# Fixer Question



## El Vasquez (Feb 24, 2009)

Hi everyone!

I recently got a job as Lab Tech in a darkroom. Never thought I'd have that good ol fix smell on my hands again! Smells like home. 

My question is how long is fix good for? I know it gets spent due to silver saturation, but does it also oxidize and become useless?

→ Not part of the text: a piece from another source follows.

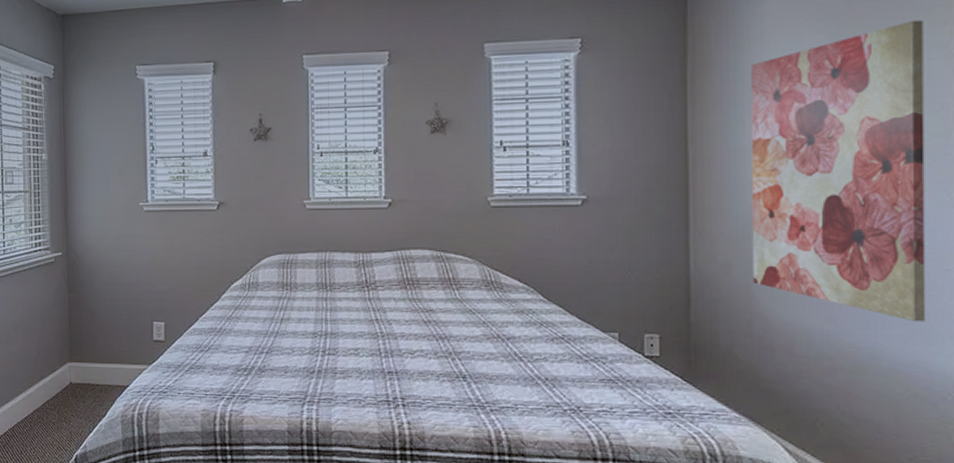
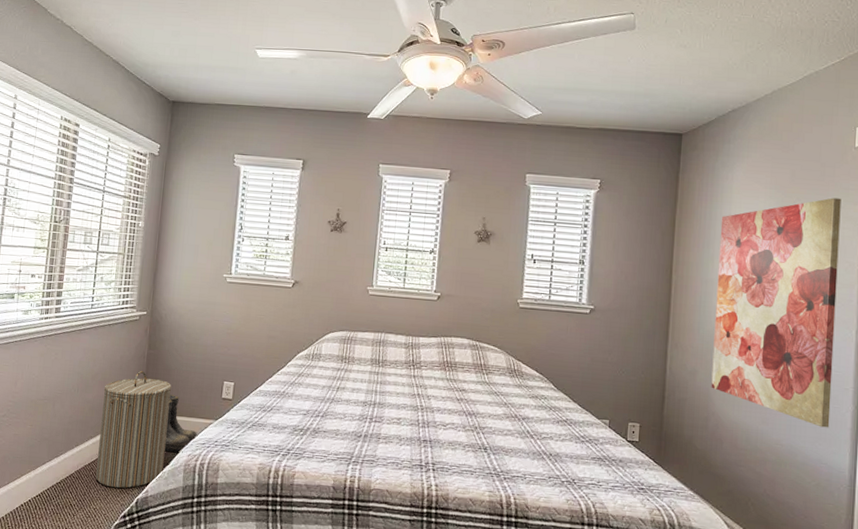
laundry hamper: none [27,316,100,445] -> present [96,370,171,488]
boots: none [96,341,132,403] -> present [164,395,198,453]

We've been going through it like crazy, and I'm looking to cut down on the waste.

Thanks.


----------



## ann (Feb 24, 2009)

sounds as if you will have more silver deposits than oxidation.

get some hypocheck and start checking the fixer every day.

when it becomes worn out and tired it will leave a milky color when a drop of hypocheck is place in the beaker.

you can also check the website of the manufactor and they should give you an idea of how many inches of paper or film can be used in a specific amount of fixer.

After a while you should be able to tell it is running out of steam just by the change in color. It starts to look a bit on the "yellow" side rather than clear.


----------



## El Vasquez (Feb 24, 2009)

ok ,so i should just wait for silver exhaustion and not worry about oxidation? Some days these kids only do a few prints, but the fix is out for 8 hours. It is definitely not saturated. So bottling and using the next day is fine?


----------



## Christie Photo (Feb 24, 2009)

El Vasquez said:


> Some days these kids only do a few prints, but the fix is out for 8 hours. It is definitely not saturated. So bottling and using the next day is fine?



I'm sure it will be fine.

What sort of volume are you talking about?  A quart?

Kodak says their stuff is good for a week in a tray.  That's without use.  You'll have to calculate how many prints it will take to exhaust the solution.

-Pete


----------



## ann (Feb 24, 2009)

cover the tray with a larger one while the fixer is just sitting around waiting for others to come back to use the lab.

you will have evaporation issue if you don't.


----------



## El Vasquez (Feb 25, 2009)

Great. Thanks for the quick reply. 

They've been going through a gallon or two a day, and i know it's mostly not saturated.Thanks again. 

Enjoy!


----------